■ Your goal
Return the data that follows exactly, with each line intact.

************

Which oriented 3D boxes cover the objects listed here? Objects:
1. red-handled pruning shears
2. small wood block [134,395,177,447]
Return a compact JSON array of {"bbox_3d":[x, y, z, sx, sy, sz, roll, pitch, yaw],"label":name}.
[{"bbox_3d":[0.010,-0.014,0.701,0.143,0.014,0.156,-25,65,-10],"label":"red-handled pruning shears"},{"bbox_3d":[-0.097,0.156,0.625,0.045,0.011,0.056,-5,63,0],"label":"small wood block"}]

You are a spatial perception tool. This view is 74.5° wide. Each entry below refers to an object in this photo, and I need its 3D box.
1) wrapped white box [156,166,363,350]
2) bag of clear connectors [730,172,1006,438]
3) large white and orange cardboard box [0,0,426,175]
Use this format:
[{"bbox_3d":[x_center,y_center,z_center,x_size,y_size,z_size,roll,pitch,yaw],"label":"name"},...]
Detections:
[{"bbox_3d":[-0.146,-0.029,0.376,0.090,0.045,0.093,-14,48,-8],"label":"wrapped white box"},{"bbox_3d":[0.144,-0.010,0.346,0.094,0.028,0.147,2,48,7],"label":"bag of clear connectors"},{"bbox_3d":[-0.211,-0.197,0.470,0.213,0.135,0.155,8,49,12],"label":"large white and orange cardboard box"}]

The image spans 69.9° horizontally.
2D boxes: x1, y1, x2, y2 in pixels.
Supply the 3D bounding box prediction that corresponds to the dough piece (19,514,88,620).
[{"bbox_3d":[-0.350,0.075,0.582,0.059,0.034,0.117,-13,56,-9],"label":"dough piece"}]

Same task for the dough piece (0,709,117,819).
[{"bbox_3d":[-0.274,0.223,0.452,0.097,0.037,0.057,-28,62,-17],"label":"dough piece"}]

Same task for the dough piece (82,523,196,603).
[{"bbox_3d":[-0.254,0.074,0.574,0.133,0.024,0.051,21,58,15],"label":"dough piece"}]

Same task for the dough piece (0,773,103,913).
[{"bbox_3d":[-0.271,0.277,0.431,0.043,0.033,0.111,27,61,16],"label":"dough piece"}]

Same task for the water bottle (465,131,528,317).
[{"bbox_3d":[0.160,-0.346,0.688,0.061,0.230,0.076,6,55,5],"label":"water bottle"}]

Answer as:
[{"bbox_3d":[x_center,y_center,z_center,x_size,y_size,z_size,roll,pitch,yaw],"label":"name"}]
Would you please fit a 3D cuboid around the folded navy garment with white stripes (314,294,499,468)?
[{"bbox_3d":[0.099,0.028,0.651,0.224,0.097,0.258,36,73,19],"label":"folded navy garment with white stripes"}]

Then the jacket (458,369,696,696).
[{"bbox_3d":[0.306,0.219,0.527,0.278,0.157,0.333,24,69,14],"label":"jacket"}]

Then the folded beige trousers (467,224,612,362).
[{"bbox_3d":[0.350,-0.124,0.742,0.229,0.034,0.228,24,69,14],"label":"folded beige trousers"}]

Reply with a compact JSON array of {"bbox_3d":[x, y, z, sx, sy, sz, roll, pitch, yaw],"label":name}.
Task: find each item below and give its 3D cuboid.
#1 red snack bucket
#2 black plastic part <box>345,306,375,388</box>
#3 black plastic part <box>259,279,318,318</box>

************

■ Your solution
Which oriented 3D boxes cover the objects listed here? Objects:
1. red-handled pruning shears
2. small wood block [134,395,177,447]
Return a compact JSON array of {"bbox_3d":[x, y, z, sx, sy, sz, roll, pitch, yaw],"label":name}.
[{"bbox_3d":[0.010,-0.014,0.701,0.143,0.014,0.156,-25,65,-10],"label":"red-handled pruning shears"},{"bbox_3d":[-0.097,0.156,0.625,0.045,0.011,0.056,-5,63,0],"label":"small wood block"}]

You are a spatial perception tool. This view is 74.5° wide. Each entry below refers to an object in this photo, and I need its 3D box.
1) wrapped white box [156,166,363,350]
2) bag of clear connectors [730,172,1006,438]
3) large white and orange cardboard box [0,0,426,175]
Use this format:
[{"bbox_3d":[x_center,y_center,z_center,x_size,y_size,z_size,roll,pitch,yaw],"label":"name"},...]
Detections:
[{"bbox_3d":[-0.146,-0.029,0.376,0.090,0.045,0.093,-14,48,-8],"label":"wrapped white box"},{"bbox_3d":[0.144,-0.010,0.346,0.094,0.028,0.147,2,48,7],"label":"bag of clear connectors"},{"bbox_3d":[-0.211,-0.197,0.470,0.213,0.135,0.155,8,49,12],"label":"large white and orange cardboard box"}]

The image spans 69.9° horizontally.
2D boxes: x1, y1, x2, y2 in pixels.
Supply the 3D bounding box prediction that corresponds to the dough piece (19,514,88,620).
[{"bbox_3d":[-0.350,0.075,0.582,0.059,0.034,0.117,-13,56,-9],"label":"dough piece"}]

Same task for the dough piece (0,709,117,819).
[{"bbox_3d":[-0.274,0.223,0.452,0.097,0.037,0.057,-28,62,-17],"label":"dough piece"}]

Same task for the dough piece (82,523,196,603).
[{"bbox_3d":[-0.254,0.074,0.574,0.133,0.024,0.051,21,58,15],"label":"dough piece"}]

Same task for the dough piece (0,773,103,913).
[{"bbox_3d":[-0.271,0.277,0.431,0.043,0.033,0.111,27,61,16],"label":"dough piece"}]

Same task for the water bottle (465,131,528,317).
[{"bbox_3d":[0.160,-0.346,0.688,0.061,0.230,0.076,6,55,5],"label":"water bottle"}]

Answer as:
[{"bbox_3d":[x_center,y_center,z_center,x_size,y_size,z_size,roll,pitch,yaw],"label":"name"}]
Would you please fit a 3D cuboid around the folded navy garment with white stripes (314,294,499,468)?
[{"bbox_3d":[0.099,0.028,0.651,0.224,0.097,0.258,36,73,19],"label":"folded navy garment with white stripes"}]

Then the jacket (458,369,696,696).
[{"bbox_3d":[0.306,0.219,0.527,0.278,0.157,0.333,24,69,14],"label":"jacket"}]

Then the folded beige trousers (467,224,612,362).
[{"bbox_3d":[0.350,-0.124,0.742,0.229,0.034,0.228,24,69,14],"label":"folded beige trousers"}]

Reply with a compact JSON array of {"bbox_3d":[x, y, z, sx, sy, sz, roll, pitch, yaw],"label":name}.
Task: find each item below and give its 3D cuboid.
#1 red snack bucket
#2 black plastic part <box>345,306,375,388</box>
#3 black plastic part <box>259,279,318,318</box>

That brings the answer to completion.